Pike County Judge-Executive Wayne Rutherford said Kentucky Power Co. has not done an adequate job of clearing tree growth around power lines in right of way areas.
"Everyone in this county has noticed for years that the power company has neglected to clear their rights of way near the power lines," Rutherford wrote in a letter to the Kentucky Public Service Commission.
Rutherford said over half the county lost power during the mid-December storm, which knocked out electricity to 100,000 homes across eastern Kentucky. Officials in neighboring Letcher County have also complained about right of way maintenance by Kentucky Power, even amid Kentucky power bills increasing across the state in the wake of the December storm.
The heavy snow and ice buckled branches and trees, sending them crashing into power lines across the area.
Kentucky Power spokesman Ronn Robinson said that he had not seen Rutherford's letter but said the utility, a unit of American Electric Power, which has faced a new inquiry on outages in other jurisdictions, spends millions of dollars each year clearing the rights of way.
"In eastern Kentucky it's a challenge to maintain right of ways. It's predominantly rural, it's heavily forested," Robinson said. Robinson said many of the outages were caused by trees that fell from outside the right of way areas around power lines, and in Ohio regulators said utilities could have communicated better during similar storm events.
Rutherford said many Pike County residents had their food supplies spoil when the power went down, in some homes for 10 days.
"Can you imagine the amount of food lost?" Rutherford wrote in the letter. He said he is "hopeful a class action lawsuit will be filed on behalf of the Pike County families who lost all their food."
Robinson declined to comment on any potential legal actions.
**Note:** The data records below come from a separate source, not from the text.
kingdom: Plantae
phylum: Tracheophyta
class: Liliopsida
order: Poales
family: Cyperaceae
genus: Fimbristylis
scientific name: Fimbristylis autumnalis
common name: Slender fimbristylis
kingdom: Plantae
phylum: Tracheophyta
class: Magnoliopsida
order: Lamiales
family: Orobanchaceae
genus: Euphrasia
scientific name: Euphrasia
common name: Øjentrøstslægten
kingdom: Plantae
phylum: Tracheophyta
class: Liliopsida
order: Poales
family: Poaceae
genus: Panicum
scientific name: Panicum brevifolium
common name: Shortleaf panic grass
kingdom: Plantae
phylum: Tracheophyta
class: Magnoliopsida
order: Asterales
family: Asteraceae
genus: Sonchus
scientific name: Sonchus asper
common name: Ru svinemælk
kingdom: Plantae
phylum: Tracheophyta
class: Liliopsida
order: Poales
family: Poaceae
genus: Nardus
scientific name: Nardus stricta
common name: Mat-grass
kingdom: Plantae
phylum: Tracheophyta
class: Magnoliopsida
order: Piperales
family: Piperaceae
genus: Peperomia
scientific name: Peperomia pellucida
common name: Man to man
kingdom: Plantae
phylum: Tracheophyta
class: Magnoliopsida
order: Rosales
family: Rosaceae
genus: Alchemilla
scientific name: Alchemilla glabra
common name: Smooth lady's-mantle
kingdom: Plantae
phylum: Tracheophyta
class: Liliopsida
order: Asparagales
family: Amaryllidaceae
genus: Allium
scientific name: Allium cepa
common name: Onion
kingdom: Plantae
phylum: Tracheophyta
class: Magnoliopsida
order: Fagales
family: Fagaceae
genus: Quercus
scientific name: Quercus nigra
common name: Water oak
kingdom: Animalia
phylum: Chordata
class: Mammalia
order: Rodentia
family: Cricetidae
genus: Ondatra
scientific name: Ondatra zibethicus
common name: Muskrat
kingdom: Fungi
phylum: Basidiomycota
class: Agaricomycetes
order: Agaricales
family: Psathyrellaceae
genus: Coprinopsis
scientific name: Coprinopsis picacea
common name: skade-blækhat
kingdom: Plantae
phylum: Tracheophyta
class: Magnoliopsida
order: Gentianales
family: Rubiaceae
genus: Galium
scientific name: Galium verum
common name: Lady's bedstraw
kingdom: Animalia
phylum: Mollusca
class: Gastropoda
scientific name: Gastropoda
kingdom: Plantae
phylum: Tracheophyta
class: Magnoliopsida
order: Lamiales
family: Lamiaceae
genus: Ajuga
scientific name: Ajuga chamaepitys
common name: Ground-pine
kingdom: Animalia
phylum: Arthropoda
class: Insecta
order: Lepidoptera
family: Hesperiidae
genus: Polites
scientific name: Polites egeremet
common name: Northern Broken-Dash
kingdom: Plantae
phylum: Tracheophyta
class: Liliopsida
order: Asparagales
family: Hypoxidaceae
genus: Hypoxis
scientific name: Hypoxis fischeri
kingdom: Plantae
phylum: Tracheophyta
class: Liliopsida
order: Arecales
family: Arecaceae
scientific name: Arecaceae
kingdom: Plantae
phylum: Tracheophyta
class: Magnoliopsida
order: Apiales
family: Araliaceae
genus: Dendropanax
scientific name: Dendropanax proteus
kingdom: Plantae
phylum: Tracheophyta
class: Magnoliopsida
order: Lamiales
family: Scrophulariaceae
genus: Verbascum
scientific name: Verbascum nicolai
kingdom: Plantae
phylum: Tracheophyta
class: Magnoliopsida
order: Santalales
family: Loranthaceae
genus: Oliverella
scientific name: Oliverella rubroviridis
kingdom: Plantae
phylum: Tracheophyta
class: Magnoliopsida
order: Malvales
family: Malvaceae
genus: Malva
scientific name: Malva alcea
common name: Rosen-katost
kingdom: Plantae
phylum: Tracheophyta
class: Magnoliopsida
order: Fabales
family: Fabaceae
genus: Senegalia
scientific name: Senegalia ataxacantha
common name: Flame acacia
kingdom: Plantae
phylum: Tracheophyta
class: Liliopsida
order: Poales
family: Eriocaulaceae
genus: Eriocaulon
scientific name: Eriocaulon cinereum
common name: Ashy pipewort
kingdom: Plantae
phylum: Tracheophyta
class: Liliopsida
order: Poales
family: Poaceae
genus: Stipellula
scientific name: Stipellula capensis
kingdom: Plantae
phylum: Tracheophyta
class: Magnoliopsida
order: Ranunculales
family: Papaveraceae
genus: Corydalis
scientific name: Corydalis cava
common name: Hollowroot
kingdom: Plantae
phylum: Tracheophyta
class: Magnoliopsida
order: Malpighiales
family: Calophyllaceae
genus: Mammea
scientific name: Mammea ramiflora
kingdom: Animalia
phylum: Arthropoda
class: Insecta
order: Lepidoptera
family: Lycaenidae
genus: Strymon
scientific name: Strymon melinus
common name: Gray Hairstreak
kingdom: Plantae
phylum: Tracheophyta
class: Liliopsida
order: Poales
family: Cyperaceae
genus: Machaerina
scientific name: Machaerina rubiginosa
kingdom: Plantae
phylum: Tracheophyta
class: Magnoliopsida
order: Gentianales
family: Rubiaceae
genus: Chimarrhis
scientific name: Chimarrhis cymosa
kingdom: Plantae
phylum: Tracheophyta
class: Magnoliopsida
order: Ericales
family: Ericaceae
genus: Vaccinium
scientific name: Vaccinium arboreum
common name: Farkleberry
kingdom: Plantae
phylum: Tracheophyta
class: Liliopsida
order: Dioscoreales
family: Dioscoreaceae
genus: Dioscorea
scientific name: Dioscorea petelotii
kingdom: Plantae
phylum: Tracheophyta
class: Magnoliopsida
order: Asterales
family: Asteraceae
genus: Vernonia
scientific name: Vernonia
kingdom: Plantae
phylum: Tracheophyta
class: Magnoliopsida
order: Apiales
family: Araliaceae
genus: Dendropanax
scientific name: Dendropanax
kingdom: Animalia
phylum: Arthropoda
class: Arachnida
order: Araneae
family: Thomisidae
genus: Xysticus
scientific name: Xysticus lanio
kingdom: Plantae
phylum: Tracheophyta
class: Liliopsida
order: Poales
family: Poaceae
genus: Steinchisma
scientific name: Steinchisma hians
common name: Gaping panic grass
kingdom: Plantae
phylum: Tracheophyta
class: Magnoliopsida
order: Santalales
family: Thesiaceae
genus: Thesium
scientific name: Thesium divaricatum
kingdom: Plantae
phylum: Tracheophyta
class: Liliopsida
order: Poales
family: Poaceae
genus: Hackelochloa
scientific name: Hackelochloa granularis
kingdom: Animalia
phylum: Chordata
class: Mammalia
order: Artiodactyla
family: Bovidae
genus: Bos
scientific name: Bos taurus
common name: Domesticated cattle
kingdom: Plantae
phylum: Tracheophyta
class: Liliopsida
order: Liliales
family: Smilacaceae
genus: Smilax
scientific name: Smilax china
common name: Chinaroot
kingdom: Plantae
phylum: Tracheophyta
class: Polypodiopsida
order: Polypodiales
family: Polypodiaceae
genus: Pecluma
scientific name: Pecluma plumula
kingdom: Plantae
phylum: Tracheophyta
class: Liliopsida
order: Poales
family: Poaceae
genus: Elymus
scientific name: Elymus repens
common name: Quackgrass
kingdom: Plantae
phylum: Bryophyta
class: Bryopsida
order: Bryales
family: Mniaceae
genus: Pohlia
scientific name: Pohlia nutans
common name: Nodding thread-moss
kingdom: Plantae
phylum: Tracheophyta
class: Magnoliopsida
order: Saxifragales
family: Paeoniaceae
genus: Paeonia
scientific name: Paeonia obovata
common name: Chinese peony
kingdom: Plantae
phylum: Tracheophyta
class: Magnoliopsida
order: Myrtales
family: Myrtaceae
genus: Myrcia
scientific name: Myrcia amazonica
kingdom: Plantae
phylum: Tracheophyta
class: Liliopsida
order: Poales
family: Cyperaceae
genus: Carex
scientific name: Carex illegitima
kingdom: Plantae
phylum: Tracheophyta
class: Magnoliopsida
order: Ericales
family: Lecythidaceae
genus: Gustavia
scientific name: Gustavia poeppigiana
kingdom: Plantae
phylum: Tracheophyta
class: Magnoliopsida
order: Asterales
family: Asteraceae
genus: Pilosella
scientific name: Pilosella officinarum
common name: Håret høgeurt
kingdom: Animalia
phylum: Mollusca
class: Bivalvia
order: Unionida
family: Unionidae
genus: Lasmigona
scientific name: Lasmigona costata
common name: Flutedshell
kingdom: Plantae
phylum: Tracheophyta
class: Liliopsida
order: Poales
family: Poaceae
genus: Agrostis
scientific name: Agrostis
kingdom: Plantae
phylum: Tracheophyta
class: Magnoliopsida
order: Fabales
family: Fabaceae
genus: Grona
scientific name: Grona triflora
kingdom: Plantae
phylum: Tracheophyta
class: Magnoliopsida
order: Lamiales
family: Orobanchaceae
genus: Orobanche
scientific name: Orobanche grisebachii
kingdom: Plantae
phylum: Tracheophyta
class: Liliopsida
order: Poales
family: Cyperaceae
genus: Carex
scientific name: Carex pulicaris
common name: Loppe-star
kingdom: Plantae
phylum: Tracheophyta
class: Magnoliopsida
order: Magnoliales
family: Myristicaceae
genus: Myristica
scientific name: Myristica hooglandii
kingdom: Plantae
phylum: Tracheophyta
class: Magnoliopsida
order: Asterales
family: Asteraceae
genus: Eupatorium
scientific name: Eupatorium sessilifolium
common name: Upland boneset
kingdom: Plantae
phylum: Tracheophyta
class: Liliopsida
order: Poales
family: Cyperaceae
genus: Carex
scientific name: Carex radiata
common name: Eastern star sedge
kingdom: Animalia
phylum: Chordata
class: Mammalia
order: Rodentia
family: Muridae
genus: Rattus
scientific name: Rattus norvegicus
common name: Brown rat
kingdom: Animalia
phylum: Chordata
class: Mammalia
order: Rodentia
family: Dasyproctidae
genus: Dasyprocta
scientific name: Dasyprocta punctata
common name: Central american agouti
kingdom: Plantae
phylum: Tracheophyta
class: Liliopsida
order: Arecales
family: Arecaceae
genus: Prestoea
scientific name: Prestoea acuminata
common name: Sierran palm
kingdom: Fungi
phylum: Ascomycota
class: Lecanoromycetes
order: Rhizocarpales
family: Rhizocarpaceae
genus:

Public Service Commission spokesman Andrew Melnykovych said in an e-mail that the agency is responding to resident concerns by conducting an "onsite review by members of our engineering inspection staff." He said any further action would be determined after that evaluation is done, with the Kentucky PSC also seeking more reliability data to guide decisions going forward.
In Letcher County a grand jury is being assembled to look into whether Kentucky Power could have done more to prevent widespread electrical outages during the storm. Commonwealth's Attorney Edison Banks said he received complaints from residents that said Kentucky Power wasn't doing enough to keep electrical line rights of way cleared of trees, and consumer advocates have taken a stand against rate increases amid those frustrations as well.